Беседа наша продолжалась почти три часа.

- Вы знаете, - сказал я, - что сейчас нельзя всего этого напечатать, а с другой стороны было бы слишком самонадеянно положиться на свою память, - разрешите ли вы мне занести то, о чем мы говорили, в мою записную книжку?

Я получил немедленное и как бы устремленное согласие. Беседа была в тот же день мною записана; двумя-тремя буквами каждое сло­во, так что восстановить ее мог только один я, но за то я мог восстано­вить ее и подробно и вполне точно. Приехав в Москву, я положил книжку в письменный стол и дня через два снова уехал из города.

А в мое отсутствие у меня был произведен обыск и выемка, на которые я совершенно не рассчитывал: своих взглядов я не только не скрывал, но всячески старался открыто распространять их: писал статьи, выступал с публичным словом - одним словом, жил в стеклянном доме, и искать у меня было нечего.

Обыск я могу приписать только личной мстительности большеви­ков: чуть ли не накануне его под моим председательствованием прош­ло общее собрание Московского общества деятелей периодической печати и литературы, на котором мы исключили из состава общества неистовствовавшего над прессой комиссара по делам печати Подбель­ского (бывшего хроникера «Русского Слова»), исключили точно также комиссара по иностранным делам профессора Фриче и поставили на вид поэту Валерию Брюсову всю двусмысленность его положения на службе у большевиков, в то время - аполитичного регистратора выхо­дящих в свет книг и журналов.

Свидетели обыска мне передавали, что записную книжку исследо­вали очень долго, и хотя даже приблизительно не могли добраться до того, в чем именно заключалась беседа, но с кем происходила эта бесе­да - они поняли. В то время большевики были уверены, что партия Народной свободы мечтает посадить великого князя Михаила Алек­сандровича на престол, и так как мои поездки по России совершались по поручению партии - для установления общения между губернски­ми комитетами, и бумаги, в которых комитет предлагал мне поездки, лежали на столе, то этому всему, по-видимому, было придано большое значение.

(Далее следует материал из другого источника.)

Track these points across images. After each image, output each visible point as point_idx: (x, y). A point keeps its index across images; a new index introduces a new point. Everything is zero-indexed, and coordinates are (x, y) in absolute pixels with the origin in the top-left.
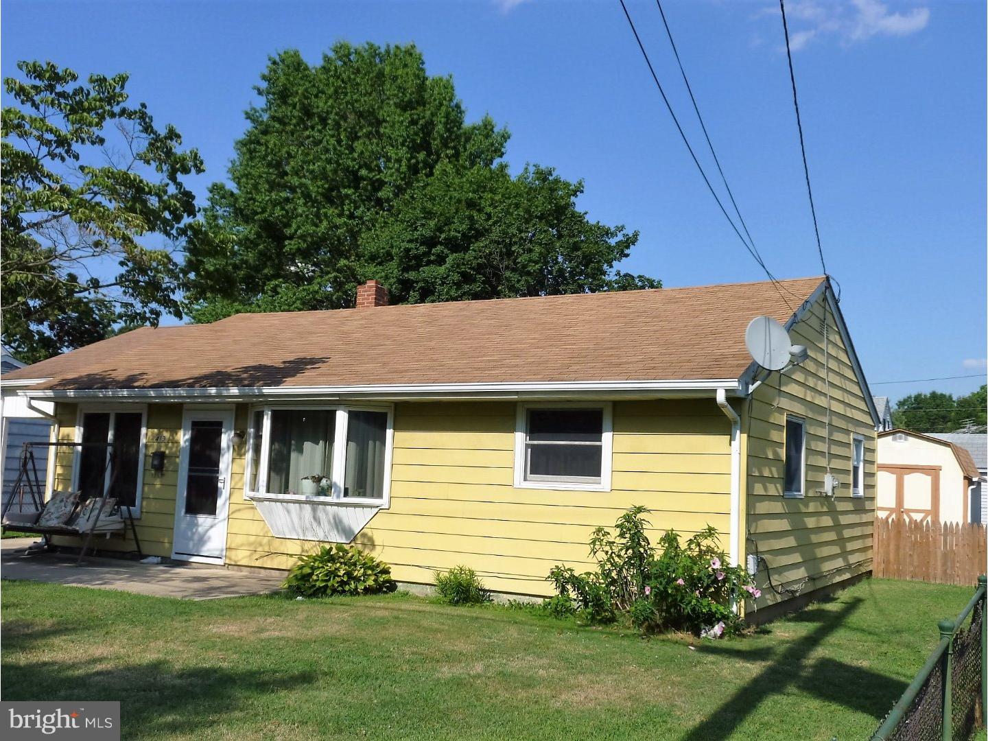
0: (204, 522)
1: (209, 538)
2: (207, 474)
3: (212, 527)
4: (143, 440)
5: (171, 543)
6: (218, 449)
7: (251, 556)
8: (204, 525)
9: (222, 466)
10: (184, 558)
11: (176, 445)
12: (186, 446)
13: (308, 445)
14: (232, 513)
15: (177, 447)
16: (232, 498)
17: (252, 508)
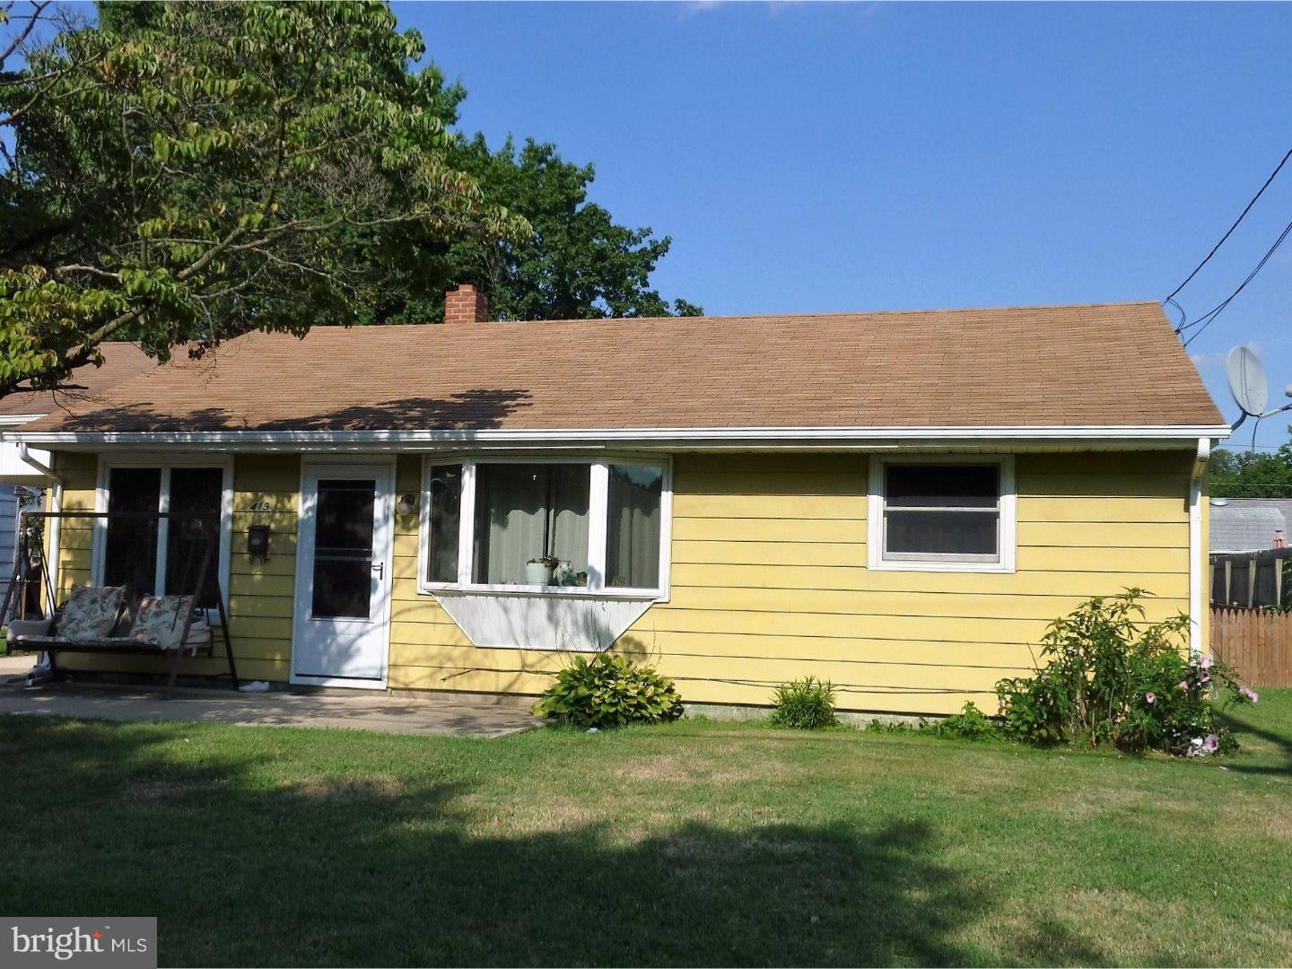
0: (348, 628)
1: (358, 650)
2: (349, 559)
3: (361, 635)
4: (227, 509)
5: (287, 661)
6: (369, 521)
7: (431, 676)
8: (347, 632)
9: (377, 546)
10: (314, 681)
11: (288, 515)
12: (309, 518)
13: (516, 516)
14: (397, 614)
15: (291, 519)
16: (395, 592)
17: (432, 606)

Ехать снова в Пермь мне уже не пришлось: за мною была устроена облава.

Великий князь исчез из Перми через две недели после того, как мы виделись.

Сейчас, через пять лет, не имея никаких записей, я боюсь быть неточным и считаю возможным сообщить об этом свидании только в самых общих чертах, скорее, впечатление от беседы, чем самую беседу.


Яблоновский С. В. Встреча с великим князем Михаилом Александровичем // Голос минувшего на чужой стороне. (Париж). 1926. № 1 (14). С. 137–146.